Vial was inspired by teachers that were role models to him, including his cross-country coach. Vial got his first teaching job when he was 22 years old at Holly High School in Holly, Michigan. He worked there for eight years but he struggled with anxiety. On his way to the job interview he had to stop at a shoe store because he forgot his shoes at college

“I stopped at the nearest Payless in Dearborn Heights, ran my credit card, grabbed the first shoes off the rack and put them on in the car—Then I got the job,” Vial said. 

He knew he had the energy and the relationship-building aspect of teaching down, but found it difficult to stay on top of grading and lesson planning. When Vial knew he was behind on work he wouldn’t be able to start his work. He couldn’t deal with the feeling of being behind, so he would procrastinate more to stay away from that feeling.

A lot of Vial’s 20s were rough for this reason. He felt like he couldn’t keep up and would blame his job for giving him too much work.

It was his music career that taught him how to be organized. Organizing his performance schedule and paying the bills helped him get over his anxiety, but his path wasn’t a straight line.

“It’s a process of checking in and getting a little better, [and] screwing up again— it really does come down to knowing oneself,” Vial said.

After Vial quit his first teaching job, he became a full time musician. He released his own records of James Taylor-inspired music and he would travel around the country to play gigs. He often played live shows in bars; he would be the background singer in the corner once a month for seven or eight years. No one would be paying much attention, but he didn’t have the luxury of only doing the gigs he wanted. These shows would typically last between three or four hours.

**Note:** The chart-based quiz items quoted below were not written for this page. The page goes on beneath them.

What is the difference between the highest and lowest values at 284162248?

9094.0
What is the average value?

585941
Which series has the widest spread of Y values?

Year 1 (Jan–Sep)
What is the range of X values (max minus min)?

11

He eventually had 600 songs memorized.

“I’m like a pickpocket,” Vial said. “This person wants to hear country [music] and I hate country, but I know enough. I’m gonna get them talking like, ‘Oh do you like Keith Urban?’ You’re trying to get their money out of their pocket into your tip jar.”

Vial loved writing music and releasing his own records, but eventually he had enough. He realized that he was playing the same venues over and over again without making progress. This is something that even the most successful musicians experience. 

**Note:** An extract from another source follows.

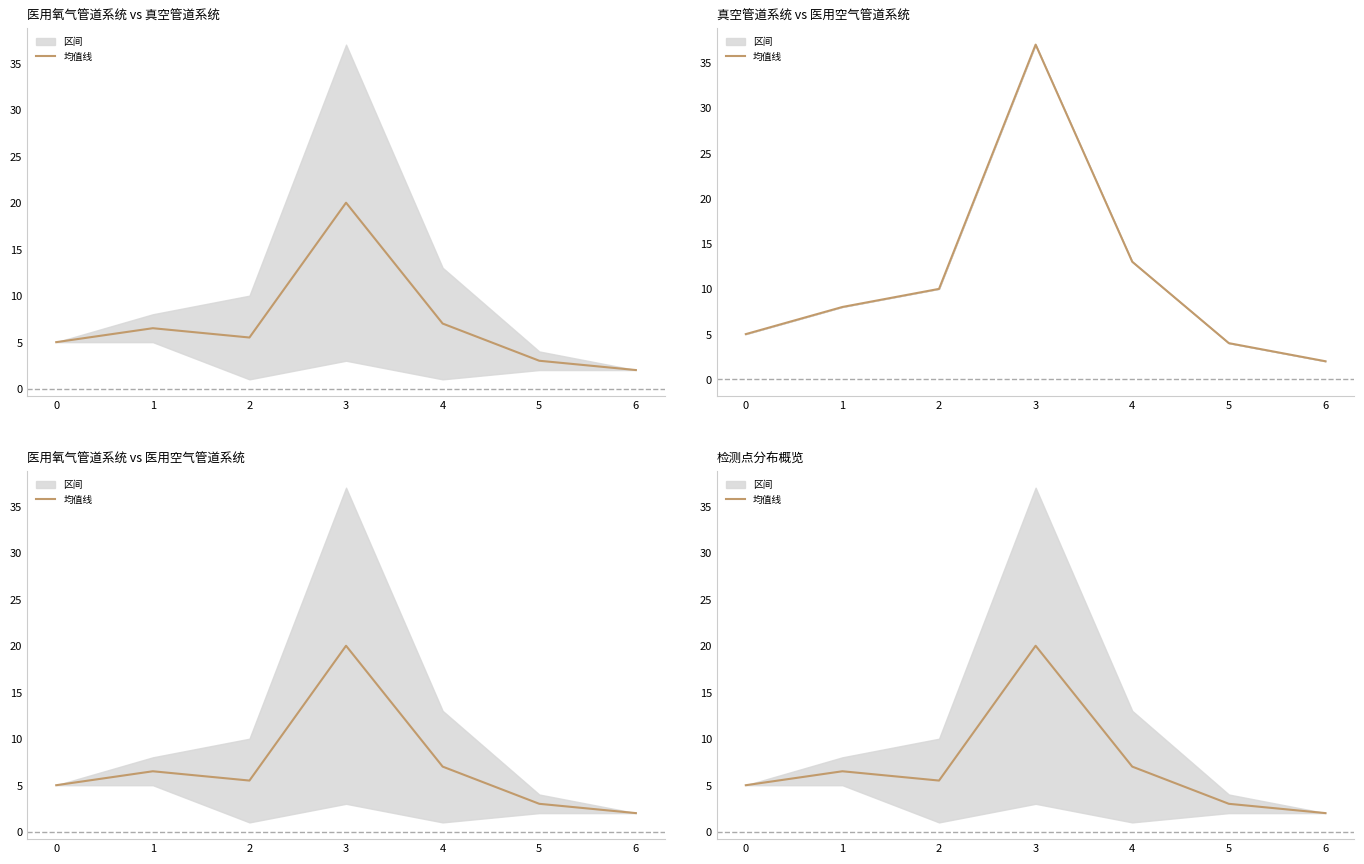

How many interior local valleys (lower than both neighbors) does the data have?

1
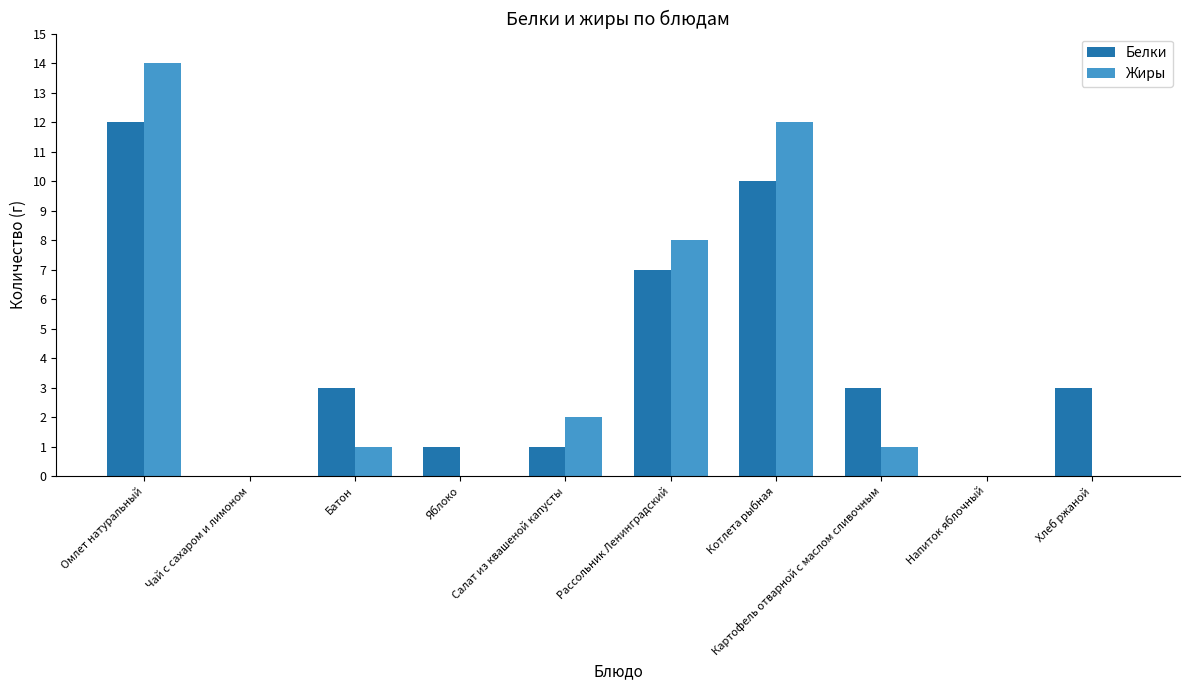

True or false: Белки has a value of 6 at Котлета рыбная.

False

“You’re circling the drain,” Vial said. “There was a point where I was like, ‘I love playing the Ark, but I’m gonna play the Ark again, I’m gonna play it again and again.’ I didn’t want to play at bars anymore. I didn’t want to be the background singer in the corner. Teaching isn’t like that. I was starting to miss the energy of a room.”

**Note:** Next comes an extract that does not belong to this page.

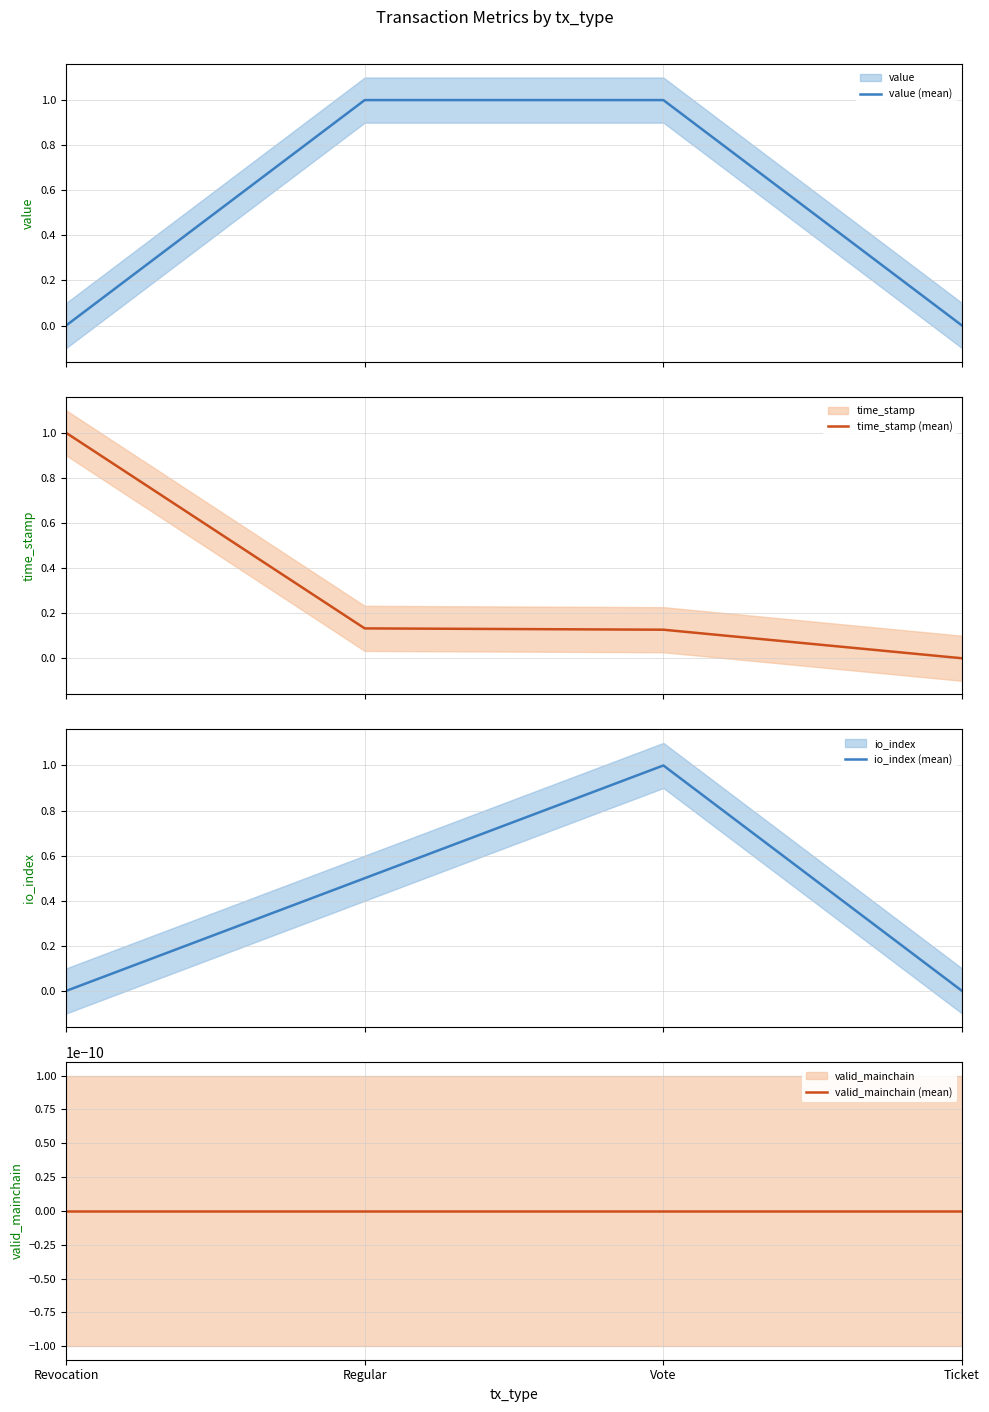

True or false: value (mean) and valid_mainchain (mean) cross at least once.

False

Vial eventually returned to teaching. He realized that his perspective on teaching in his 30s was very different. He knew that if he was going to return to teaching, he had to be all in. This time he wanted to be a voice for change within education. Specifically, he wanted to encourage more diversity in teaching since teaching can be inaccessible to people who have student debt. He supports non profit organizations that help pay off student loans for people who want to become teachers, but come from lower income families.

“It is really hard to walk away with student loan debt and then start [teaching] when you could do something else,” Vial said. 

Vial also wants to encourage more reading in classrooms.

“The pandemic has revealed to us the importance of critical thinking, working together and compromising, but not compromising on everything,” Vial said. “Reading is a part of that story for us as humans. If I can make [reading] a part of the classroom more, and more people are walking away from [a book] discussion feeling like they have the maturity to engage, even if they’re not an avid reader, they’re still feeling more proficient in seeing the themes and that makes me so excited, like playing the right chord at the right time.”

Vial still plays gigs at the Ark and other places around Ann Arbor, but he doesn’t have to rely on music for his income. He’s ended up at Community and he feels like he has the best of both worlds. 

“Every day when I leave, I just can’t believe I’m here,” Vial said.